Mein Verdacht ist, die Wurzeln liegen sehr viel tiefer, früher und weiter vorn im Leben der Kinder, in einer Zeit, als sie erlebt haben, bewusst oder unbewusst, wie wichtig ich mir selbst gewesen bin (eher wenig), wie wesentlich ich mich selber ins Zentrum meines Lebens gesetzt hatte (eher nicht), und wie ich aufgrund dieser Konfiguration mit Konflikten und Forderungen umgegangen bin: ich hab’s dann eben selber gemacht. Und allein. Immer wieder. Die Wurzeln dafür: noch viel früher in meinem eigenen Leben.
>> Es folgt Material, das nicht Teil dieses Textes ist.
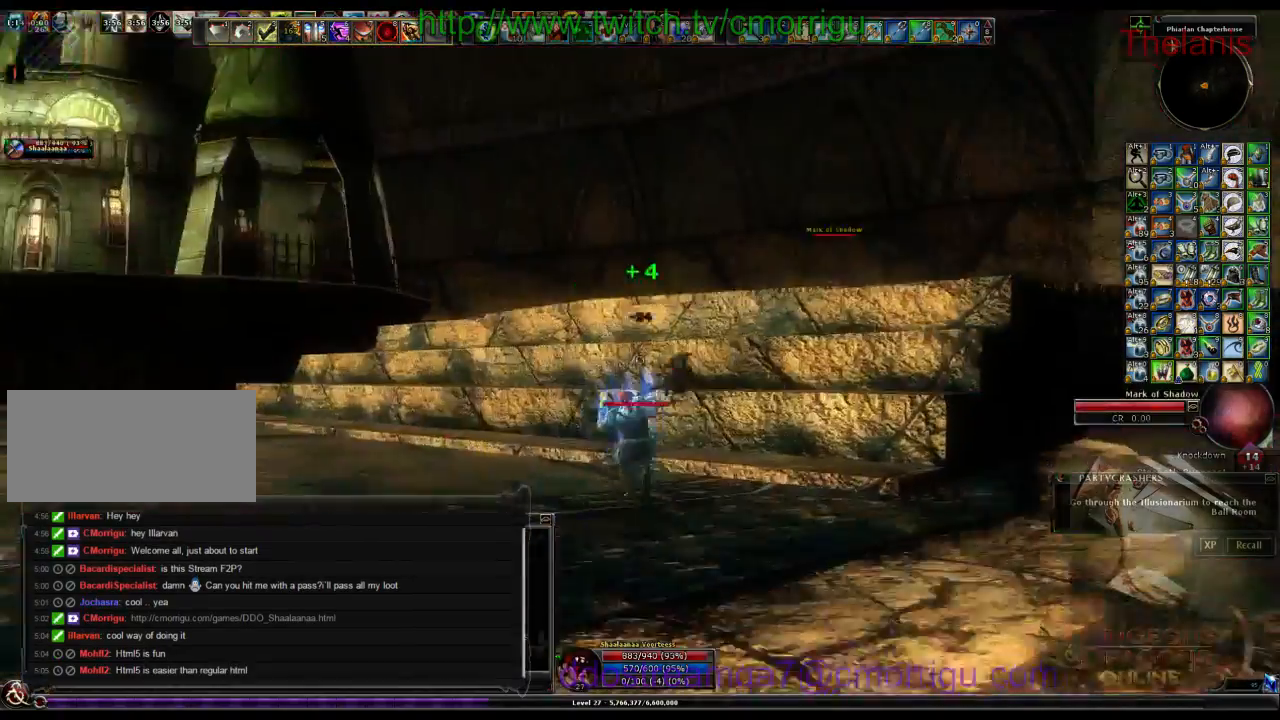
{"keys": ["w"], "events": []}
Heute war Muttertag, ein Tag den zu feiern ich natürlich immer abgelehnt habe, aber heute war das Nicht-Feiern zum ersten Mal schmerzhaft gewesen. Es ging nicht um den Tag und das „Mutter“ darin, sondern um die Versammlung all dieser Zerlegungsgefühle der letzten Monate in der Tatsache, dass niemand an den Tag heute gedacht hatte (und mir nicht nur die Gelegenheit zur rituellen Abwehr geraubt war) sondern ein neues, unbekanntes bodenloses Gefühl an Verlorenheit entstanden war, vielleicht ein wenig wie beim empty nest, wenn die Kinder ausgezogen sind und man sich fragt, ob man noch Eltern ist jetzt.
Ich glaube, dass diese Themen alle Hand in Hand gehen. Das Sich-selbst-etwas (und nicht gerade wenig!)-wert-sein und die Sicherheit dabei, ganz selbstverständlich Forderungen zu stellen und Erwartungen zu haben. Es ist das eine, in buddhistischer Gelassenheit einen Arbeitstag zu gestalten, in liebevoller Hingabe die neue Beziehung zu leben (und in beiden Fällen gelassen und ausgeglichen anzunehmen, was kommt) – und das andere, durch die Kratzbürstigkeit und tatsächliche Arroganz eines Teenagers zurückgeworfen und gezwungen zu werden, ganz klar auszudrücken, was ICH möchte. Auszuhalten, dass da ausprobiert wird, was man als Kind im Aufwachsen erlebt hat, dass da Schmerz über die eigenen Verletztheiten ausgelebt wird und irgendwo auch „nur“ Grenzen getestet werden.
Ich übe noch, und ich weiß tatsächlich streckenweise nicht, wie anstellen.